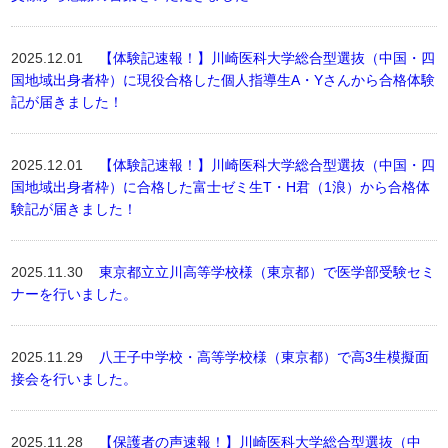
2025.12.01
【体験記速報！】川崎医科大学総合型選抜（中国・四
国地域出身者枠）に現役合格した個人指導生A・Yさんから合格体験
記が届きました！
2025.12.01
【体験記速報！】川崎医科大学総合型選抜（中国・四
国地域出身者枠）に合格した富士ゼミ生T・H君（1浪）から合格体
験記が届きました！
2025.11.30
東京都立立川高等学校様（東京都）で医学部受験セミ
ナーを行いました。
2025.11.29
八王子中学校・高等学校様（東京都）で高3生模擬面
接会を行いました。
2025.11.28
【保護者の声速報！】川崎医科大学総合型選抜（中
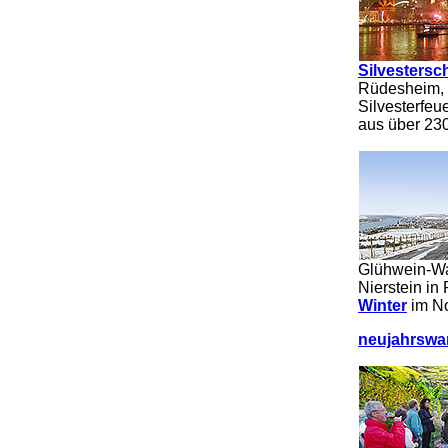
Silvestersch
Rüdesheim, B
Silvesterfeu
aus über 23
Glühwein-Wa
Nierstein in
Winter
im No
neujahrswa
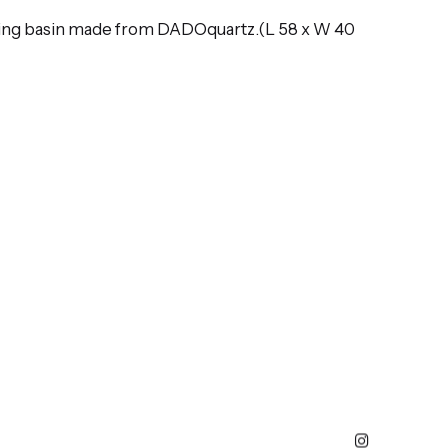
ing basin made from DADOquartz.(L 58 x W 40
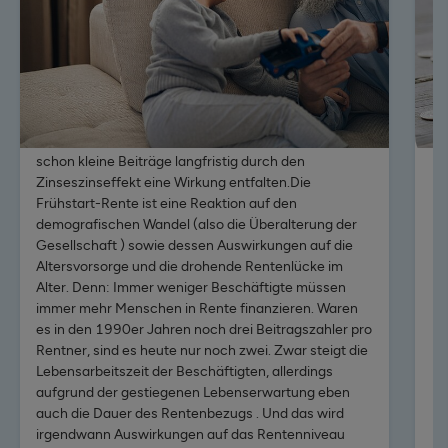
als ein Baustein einer Rentenreform beschlossen und
ir
soll jungen Menschen dabei helfen, schon frühzeitig
Ke
selbst etwas beizusteuern und so eine
Ge
Altersvorsorge aufzubauen. Mithilfe dieser
Ve
staatlichen Förderung will man also den Einstieg in
zu
die private Vorsorge erleichtern und junge Menschen
Ju
an den Kapitalmarkt heranführen: Schließlich können
et
schon kleine Beiträge langfristig durch den
Zum 
Zinseszinseffekt eine Wirkung entfalten.Die
Frühstart-Rente ist eine Reaktion auf den
demografischen Wandel (also die Überalterung der
Gesellschaft ) sowie dessen Auswirkungen auf die
Altersvorsorge und die drohende Rentenlücke im
Alter. Denn: Immer weniger Beschäftigte müssen
immer mehr Menschen in Rente finanzieren. Waren
es in den 1990er Jahren noch drei Beitragszahler pro
Rentner, sind es heute nur noch zwei. Zwar steigt die
Lebensarbeitszeit der Beschäftigten, allerdings
aufgrund der gestiegenen Lebenserwartung eben
auch die Dauer des Rentenbezugs . Und das wird
irgendwann Auswirkungen auf das Rentenniveau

DIRECTIONS FOR THIS TASK
Find the number of lines in the data above that contain "also". Please give that number alone.

ANSWER BOX
2